• **WORK ITEM**
Copy out the rows below word for word, omitting the pictures.

• **EXERCISE INPUTS**
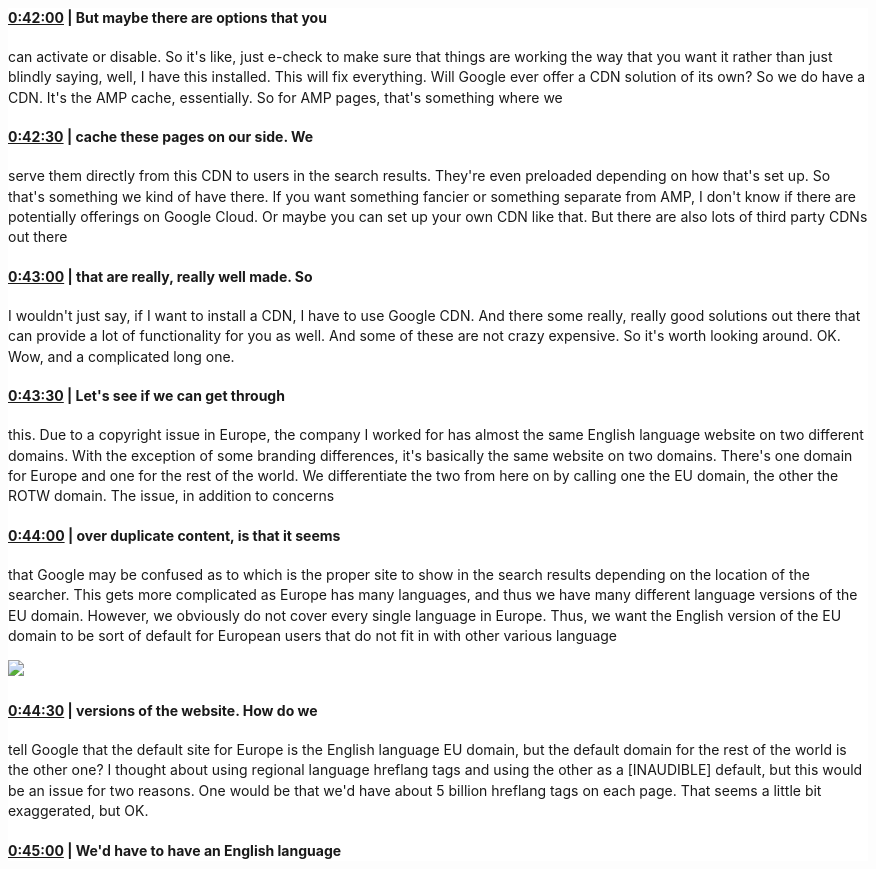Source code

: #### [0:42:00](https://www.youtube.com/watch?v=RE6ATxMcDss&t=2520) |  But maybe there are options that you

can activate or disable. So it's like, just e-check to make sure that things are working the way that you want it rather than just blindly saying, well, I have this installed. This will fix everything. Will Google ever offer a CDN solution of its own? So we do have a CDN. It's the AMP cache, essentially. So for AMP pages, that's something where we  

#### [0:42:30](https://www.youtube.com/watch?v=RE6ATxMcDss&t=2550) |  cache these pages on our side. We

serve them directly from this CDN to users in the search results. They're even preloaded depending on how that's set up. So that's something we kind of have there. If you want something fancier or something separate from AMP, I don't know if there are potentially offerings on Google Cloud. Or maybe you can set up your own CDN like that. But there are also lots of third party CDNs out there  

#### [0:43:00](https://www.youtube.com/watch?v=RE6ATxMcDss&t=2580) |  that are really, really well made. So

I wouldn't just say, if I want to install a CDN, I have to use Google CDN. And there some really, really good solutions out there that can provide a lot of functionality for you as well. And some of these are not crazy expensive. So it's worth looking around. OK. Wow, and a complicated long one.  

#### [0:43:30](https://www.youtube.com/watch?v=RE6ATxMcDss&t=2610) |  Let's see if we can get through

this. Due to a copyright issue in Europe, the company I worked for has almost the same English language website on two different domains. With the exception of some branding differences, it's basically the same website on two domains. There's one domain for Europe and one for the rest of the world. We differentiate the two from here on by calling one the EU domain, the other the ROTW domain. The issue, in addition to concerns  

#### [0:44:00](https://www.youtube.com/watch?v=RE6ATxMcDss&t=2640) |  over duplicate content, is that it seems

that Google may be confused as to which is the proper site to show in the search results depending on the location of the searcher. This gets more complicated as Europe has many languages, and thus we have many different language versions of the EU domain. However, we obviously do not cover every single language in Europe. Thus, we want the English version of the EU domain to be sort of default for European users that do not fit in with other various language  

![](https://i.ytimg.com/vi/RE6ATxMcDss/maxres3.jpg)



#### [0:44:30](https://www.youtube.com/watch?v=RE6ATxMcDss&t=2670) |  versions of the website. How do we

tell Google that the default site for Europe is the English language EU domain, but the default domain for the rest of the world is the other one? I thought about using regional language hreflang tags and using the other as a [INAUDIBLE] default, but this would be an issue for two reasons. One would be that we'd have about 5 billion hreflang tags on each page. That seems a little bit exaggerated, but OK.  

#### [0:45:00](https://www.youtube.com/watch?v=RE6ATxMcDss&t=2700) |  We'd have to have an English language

• **SOLUTION**
Source code

: #### [0:42:00](https://www.youtube.com/watch?v=RE6ATxMcDss&t=2520) |  But maybe there are options that you

can activate or disable. So it's like, just e-check to make sure that things are working the way that you want it rather than just blindly saying, well, I have this installed. This will fix everything. Will Google ever offer a CDN solution of its own? So we do have a CDN. It's the AMP cache, essentially. So for AMP pages, that's something where we  

#### [0:42:30](https://www.youtube.com/watch?v=RE6ATxMcDss&t=2550) |  cache these pages on our side. We

serve them directly from this CDN to users in the search results. They're even preloaded depending on how that's set up. So that's something we kind of have there. If you want something fancier or something separate from AMP, I don't know if there are potentially offerings on Google Cloud. Or maybe you can set up your own CDN like that. But there are also lots of third party CDNs out there  

#### [0:43:00](https://www.youtube.com/watch?v=RE6ATxMcDss&t=2580) |  that are really, really well made. So

I wouldn't just say, if I want to install a CDN, I have to use Google CDN. And there some really, really good solutions out there that can provide a lot of functionality for you as well. And some of these are not crazy expensive. So it's worth looking around. OK. Wow, and a complicated long one.  

#### [0:43:30](https://www.youtube.com/watch?v=RE6ATxMcDss&t=2610) |  Let's see if we can get through

this. Due to a copyright issue in Europe, the company I worked for has almost the same English language website on two different domains. With the exception of some branding differences, it's basically the same website on two domains. There's one domain for Europe and one for the rest of the world. We differentiate the two from here on by calling one the EU domain, the other the ROTW domain. The issue, in addition to concerns  

#### [0:44:00](https://www.youtube.com/watch?v=RE6ATxMcDss&t=2640) |  over duplicate content, is that it seems

that Google may be confused as to which is the proper site to show in the search results depending on the location of the searcher. This gets more complicated as Europe has many languages, and thus we have many different language versions of the EU domain. However, we obviously do not cover every single language in Europe. Thus, we want the English version of the EU domain to be sort of default for European users that do not fit in with other various language  

![](https://i.ytimg.com/vi/RE6ATxMcDss/maxres3.jpg)



#### [0:44:30](https://www.youtube.com/watch?v=RE6ATxMcDss&t=2670) |  versions of the website. How do we

tell Google that the default site for Europe is the English language EU domain, but the default domain for the rest of the world is the other one? I thought about using regional language hreflang tags and using the other as a [INAUDIBLE] default, but this would be an issue for two reasons. One would be that we'd have about 5 billion hreflang tags on each page. That seems a little bit exaggerated, but OK.  

#### [0:45:00](https://www.youtube.com/watch?v=RE6ATxMcDss&t=2700) |  We'd have to have an English language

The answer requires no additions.